Following a successful debut at the North American International Auto Show back in January, the Toyota FT-1 has returned in a graphite exterior paint and light, saddle-coloured leather at the Gordon McCall’s Motorworks Revival gala held on California’s Monterey Peninsula.
Toyota claims that the muscular, curved exterior builds on Toyota’s rich sports coupe heritage dating back to the 2000GT, Celica, Supra, MR2 and most recently Scion FR-S. That first vehicle stunned in a bold red, while this second FT-1 impresses with sophisticated graphite. Both concept share the same shape and sporty design except the colour of the leather changes between the first and second FT-1 vehicles, and the visual difference is striking.
The first car was dominated by bold, masculine black, with red painted edges. In the second, the natural leather on the seat is supple with an all-natural grain. The painted edges that are red in the first concept are now subtly blended brown in the second. The intention is to bring in a more sophisticated feel and authenticity through colour choice, showcasing the versatility of the FT-1 sports car concept. Enthusiasts who desire a more pure high performance experience might choose the black-red pairing, while others may desire the premium, athletic feel of the saddle leather.
This may not seem particularly adventurous, but according to Sellene Lee, the designer from Toyota’s Calty creative studio who proposed both FT-1 colour schemes, interior inspiration came from materials used in today’s superhero costumes. A movie poster drew her attention to the modern shift from past heroes’ bright tights and colours to today’s performance fabrics and function.
To achieve the FT-1’s advanced-looking, intricately detailed interior, Sellene Lee and the team compared leather thicknesses, grain sizes and textures to find the perfect combination. Raised metal mesh provides ventilation for the seats while lending a more textural, bold effect that beautifully matches with the metal accents. A dimensional embossed pattern on the instrument panel leather brings in a 3-D, technical look.
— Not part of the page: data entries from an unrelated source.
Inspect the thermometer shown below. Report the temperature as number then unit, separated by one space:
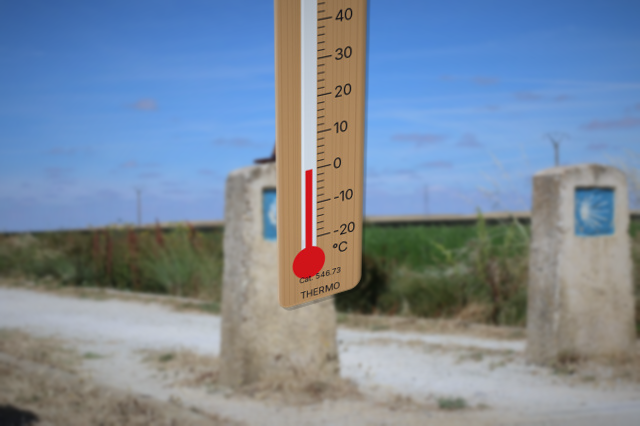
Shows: 0 °C
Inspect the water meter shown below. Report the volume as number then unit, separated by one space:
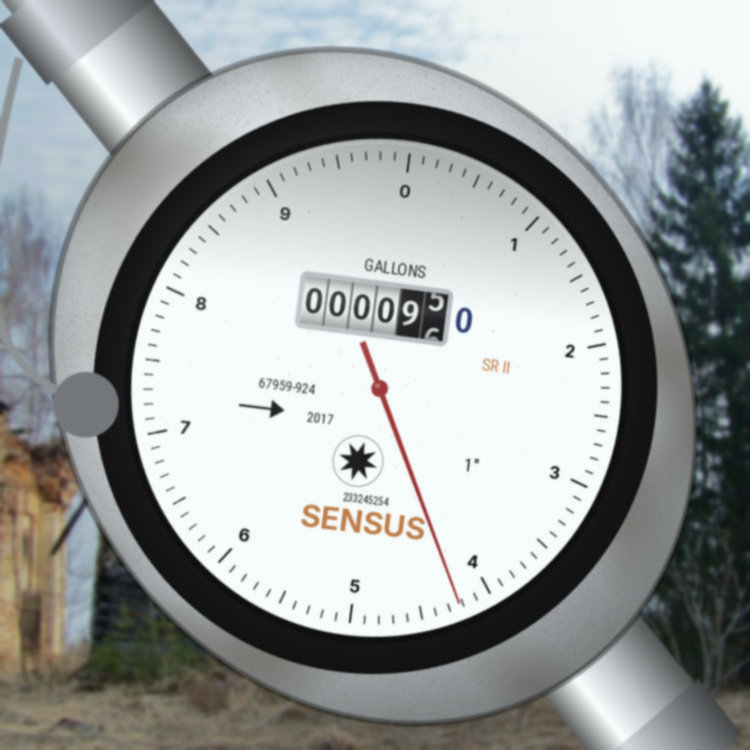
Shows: 954.2 gal
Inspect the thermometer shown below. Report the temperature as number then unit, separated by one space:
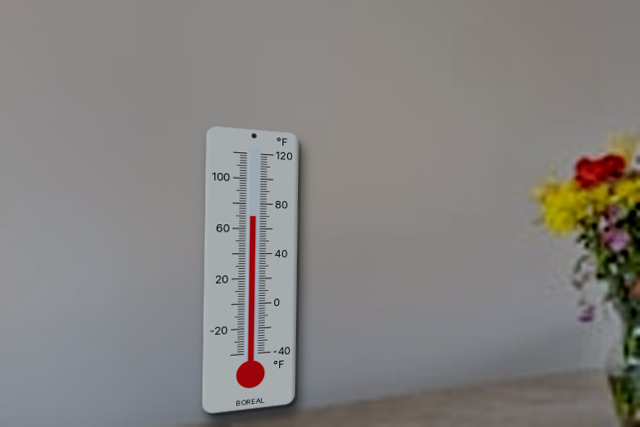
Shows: 70 °F
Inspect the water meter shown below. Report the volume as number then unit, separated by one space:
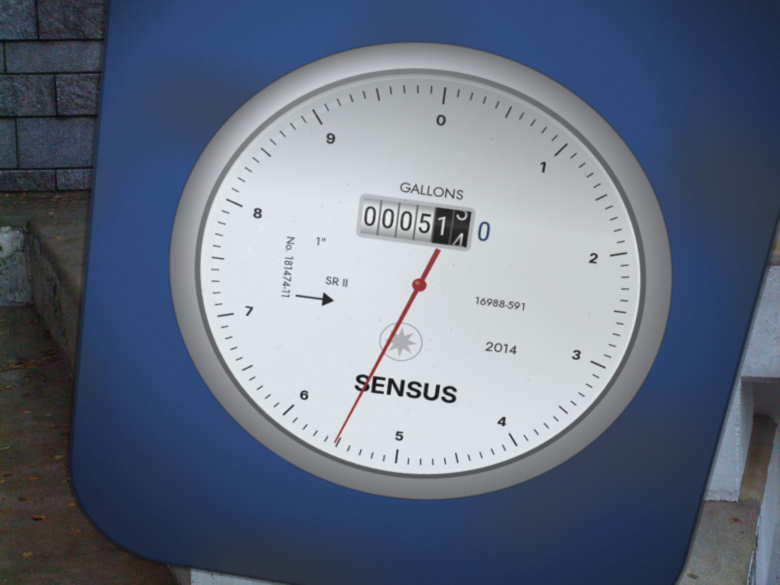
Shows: 5135.5 gal
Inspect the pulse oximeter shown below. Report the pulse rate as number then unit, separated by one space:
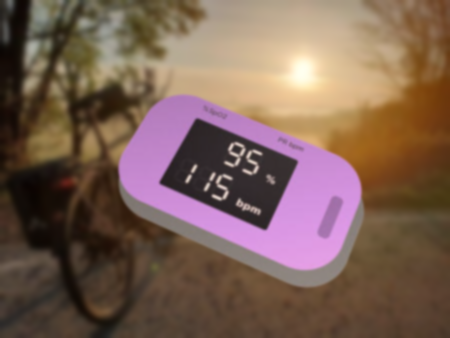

Beyond her superhero performance material concept, Sellene Lee moved away from the typical stitching or piping edge treatment found in many vehicle interiors. The painted red edges on the welded leather and painted brown edges on the second FT-1 were inspired by high-end leather bags she found in an upscale department store. When drivers sit in FT-1, they can feel the difference in materials, textures and colour choices in both cars.